After some time D would no longer allow the dog over so I had no one to comfort me. That's when I started feeling someone gently stroking my back when I was upset. My grandma used to do this when I was a small kid. This happened a few times, maybe ten in all, and only when I was extremely upset. It really comforted me.
One more thing happened - this is probably not a pleasant read. When I definitively decided that this D would not be moving in (this was also the time I started preparing to get out of the relationship but that took almost a year to fulfill), he got extremely angry. I ran from his house up to my own, but he had a key to the front door. I did not have time to barricade it (as I had done before) so I simply locked the inner door to the hall. It was a thin, plywood kind of door but at least it would give me enough time to escape out through the garden if he tried to kick it in and my neighbors would surely hear it. He didn't though.
The fuse cabinet was out there so he simply turned off the electricity to the whole house. As I was already very afraid, it really did terrify me that I was now in complete darkness. I heard the front door go and waited as long as I could before I opened the inner door to get to the fuse cabinet. That was a mistake.
He was right out there and I couldn't close the inner door back up before he had rammed his way through it. This threw me down on the floor and as I tried to get back up he jumped on my back, pushing me down flat on my stomach. He tried to get his hand and arm around my neck to strangle me to submission (he had done this a lot before) but of course I wouldn't let him. So we wrestled around there for a bit - it was hard for me to breathe with his knee in my back and to be honest the details get a little fuzzy here, I must have panicked. The next thing I remember was that I got my upper body a little up from the tile floor and so got enough air down my lungs to scream. At this time he was more lying than sitting on top of me I think. So I screamed as loud as I possibly could. I was pretty certain he would kill me right there if he could, but the front door was still open and I hoped he would be scared that the neighbors would come running. Yes, he is a huge coward. He ran off and was gone before I had stopped screaming.
Now for the strange part. As I don't remember the details from a bit of time there, I don't know why he suddenly loosened his grip so I could get up enough to scream.
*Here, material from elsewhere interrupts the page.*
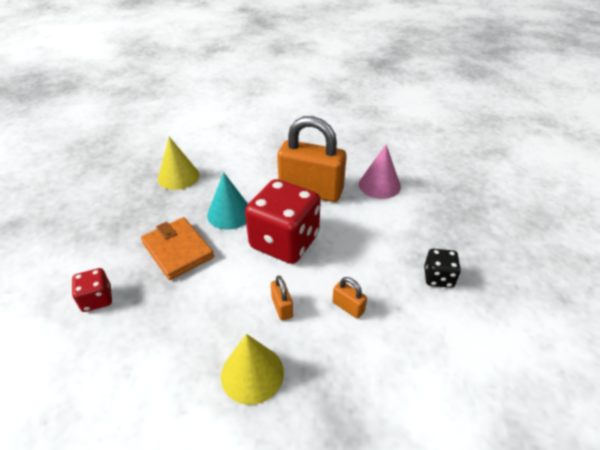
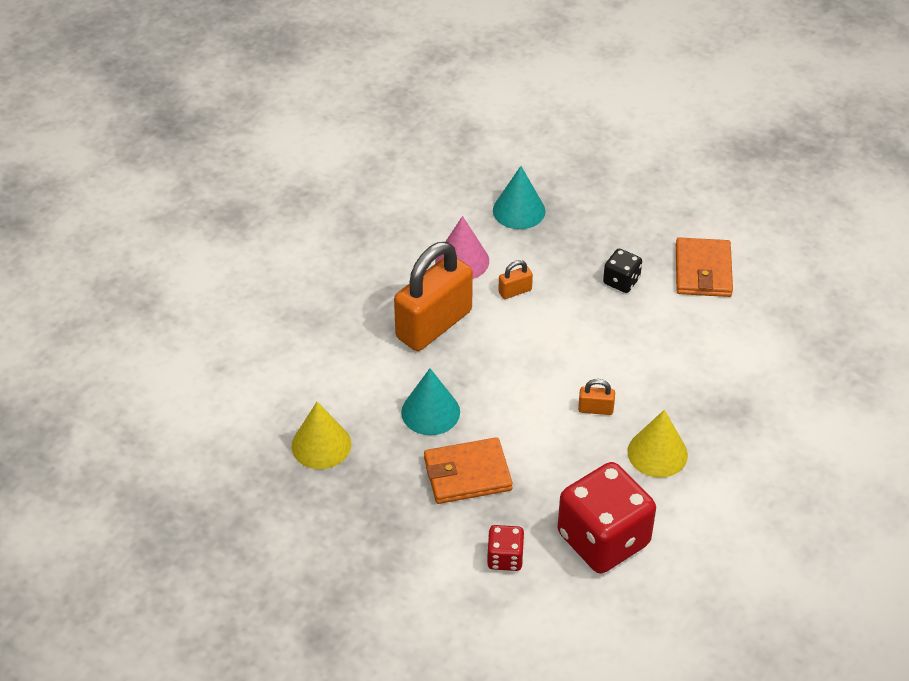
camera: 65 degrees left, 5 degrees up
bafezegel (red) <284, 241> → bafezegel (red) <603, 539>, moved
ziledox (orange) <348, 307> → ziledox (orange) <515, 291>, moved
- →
I don't know how I would have enough strength to push him off. I find it strange that he would do it himself, it wouldn't be like him as he knew how to fight (at least to some extent).
A few days later, as we had "made up", he showed me that his ribs were cracked, he had a huge bruise on his left side. At first I thought it was from when he rammed the door but that's on the wrong side for that. He very clearly stated that it was me who had done it, but I just don't see how I could have had the strength or the movement to reach when I was pressed flat on my stomach.
What I think happened was that IE helped me again. I believe she saved my life that night. I don't see how I could still be alive if someone else had not intervened.
When I got out of the relationship I had to move to the other end of my country, and he still went looking for me there but luckily he never figured out exactly where I lived. I was very sad that I had to leave my little house behind. I had wonderful experiences there, some a bit paranormal. I also don't know if it was my grandma watching out for me, she was certainly a very strong lady, or if it really was the former tenant.